L’interculturel à Maurice : défis et perspectives. Tel est le thème d’une conférence organisée par le Mauritius Council of Social Service (MACOSS) samedi 24 mai à la municipalité de Quatre-Bornes. Cela, dans le sillage de la Journée mondiale de la diversité culturelle pour le dialogue et le développement. Les participants ont en substance mis en avant l’importance de l’éducation, dès la maternelle, dans la promotion du dialogue interculturel. Si les préjugés empêchent souvent certains de trouver un emploi, pour les participants, il ne faudrait pas généraliser, les Mauriciens ayant en plusieurs occasions fait montre de leur solidarité envers leurs compatriotes, indépendamment de leurs origines.
Pour le Dr Amina Barkatoolah, qui présidait la conférence, le mot « culture » fait référence à un système de valeurs, de coutumes et de croyances transmis de génération en génération. Elle devait souligner l’importance de faire la distinction entre la culture et la religion.
De son côté, Sheila Bunwaree, de l’Université de Maurice, a souligné la nécessité de vivre l’interculturel dans le but de promouvoir le concept de nation building. Elle devait partager avec l’assistance quelques anecdotes démontrant comment certaines sections de la population à Maurice souffrent de préjugés et parviennent de fait difficilement à se frayer un chemin dans leur quête d’un emploi. Toutefois, nuance-t-elle, il ne faudrait pas généraliser, le peuple mauricien ayant en diverses occasions fait montre de sa solidarité, venant en aide à ceux dans le besoin, indépendamment de leurs origines. Elle devait citer l’exemple des flash floods. Pour elle, Maurice n’est pas protégée d’une catastrophe économique et il faudrait associer l’interculturel aux droits des citoyens.

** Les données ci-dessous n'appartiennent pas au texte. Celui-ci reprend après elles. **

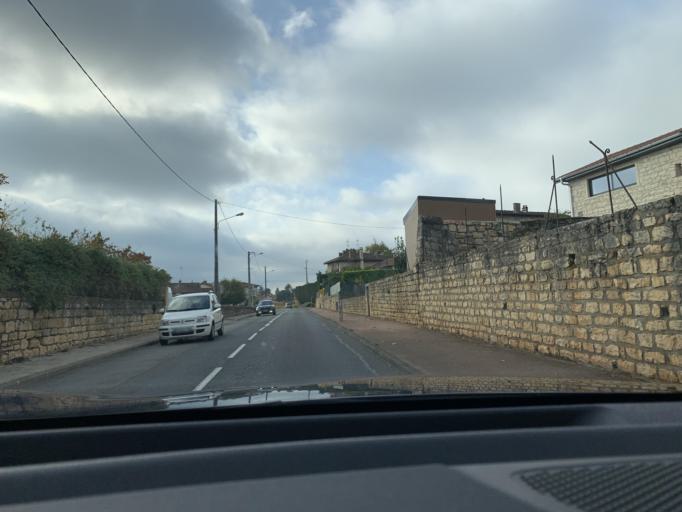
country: FR
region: Rhone-Alpes
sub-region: Departement du Rhone
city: Lucenay
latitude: 45.9107
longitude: 4.7017
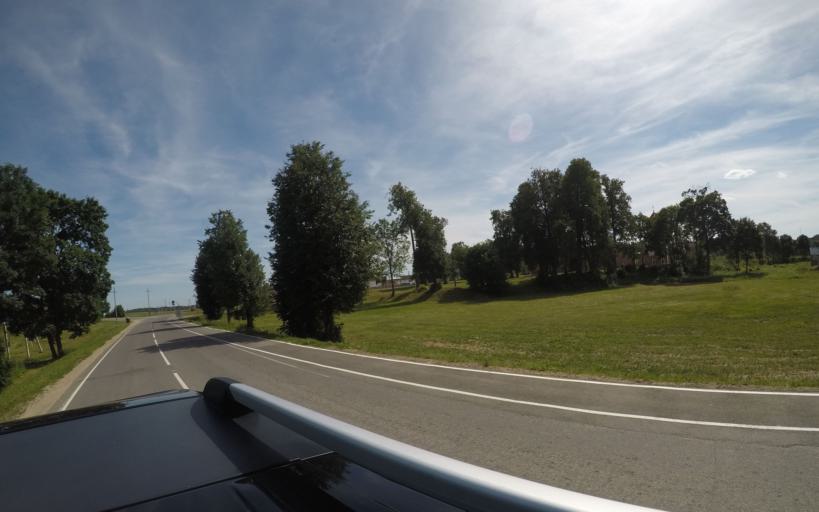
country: BY
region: Grodnenskaya
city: Hal'shany
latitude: 54.2526
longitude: 26.0217
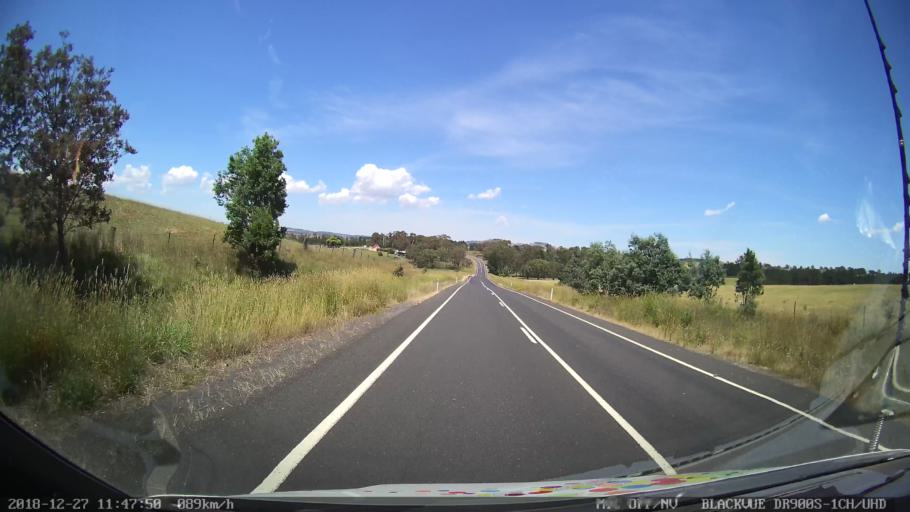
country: AU
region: New South Wales
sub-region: Bathurst Regional
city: Perthville
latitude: -33.5994
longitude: 149.4404
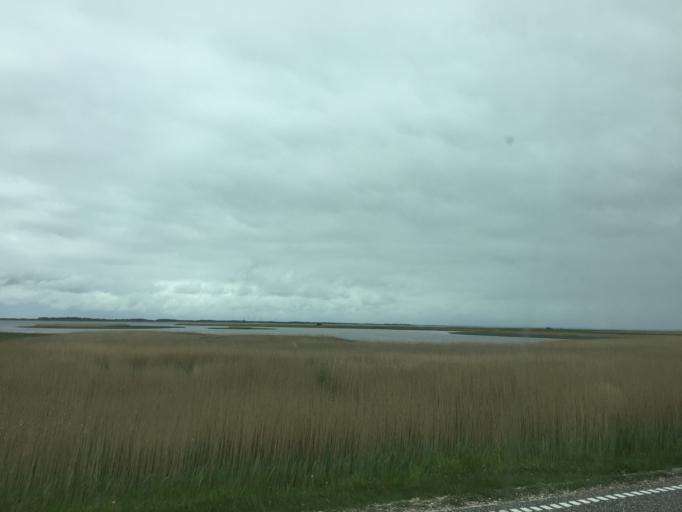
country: DK
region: Central Jutland
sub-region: Lemvig Kommune
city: Harboore
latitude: 56.4006
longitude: 8.1218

Chit Dukhira, qui milite pour le dialogue interculturel à Maurice, a partagé son expérience en tant qu’ancien villageois, amené en tant que tel à côtoyer des personnes de différentes cultures.
Wendy Rose-Gujadhur, du département interculturel de l’Institut Cardinal Jean Margéot (ICJM), a souligné la nécessité d’éduquer les jeunes à l’interculturalité dès leur plus jeune âge. À l’issue d’un atelier, les participants ont entre autres trouvé que le ministère de l’Éducation a un grand rôle à jouer dans la promotion de l’interculturel. « Il faut commencer à inculquer la notion de l’interculturel dès l’enfance, dès le préprimaire et ce, jusqu’au tertiaire ». Par ailleurs, a-t-il été noté, « les parents jouent un rôle très important car les enfants apprennent à accepter l’autre en observant l’attitude de leurs parents envers ceux qui ne sont pas de la même culture qu’eux ». De plus, les médias, estiment les participants, « doivent faire des reportages en valorisant l’interculturel ».
S’agissant de la manière dont l’on peut communiquer avec l’autre pour davantage d’ouverture aux autres cultures, les participants ont jugé important d’avoir une notion des autres langues existant dans le pays en vue de promouvoir plus de compréhension. En outre, « les centres culturels doivent devenir des centres de dialogue interculturels ». Enfin, « il faut vulgariser l’histoire du pays en soulignant l’accent de la contribution de chaque culture dans son développement économique, politique et social ».
La présidente adjointe du MACOSS, Allia Syed Hossen-Gooljar, a rappelé que la population à Maurice n’est pas indigène mais composée de personnes venant d’Europe, d’Afrique, d’Inde et de Chine. « Est-ce qu’on peut dire qu’on pratique l’interculturel à Maurice ? Je ne le pense pas. Je dirais que Maurice est surtout une société multiculturelle où plusieurs cultures vivent les unes à côté des autres sans autant se connaître. Il n’y a pas un véritable mélange entre les différentes communautés », devait-elle lâcher sans concession. « Cette situation est sérieuse car elle entraîne dans son sillage beaucoup de malentendus et de tensions parmi certaines sections de la population. Quand il y a des malentendus, les différentes composantes de la population ont tendance à lier tous les problèmes qui surgissent à des problèmes ethniques ». Pour Mme Gooljar, il ne s’agit pas de renier nos diverses identités. « Nous devons nous dire que nous avons des différences certes mais nous avons aussi beaucoup de choses que nous partageons ensemble ». Elle suggère d’aller au-delà des slogans « enn sel lepep enn sel nasyon », « nation arc-en-ciel » ou encore « unité dans la diversité ». « Le projet interculturel doit commencer d’abord sur le plan individuel. Nous devons faire une réflexion sur nous-mêmes et voir comment à notre niveau nous pouvons promouvoir l’interculturalité ». Elle a conclu avec ces mots de Martin Luther King Junior : « We must learn to live together as brothers or perish together as fools ».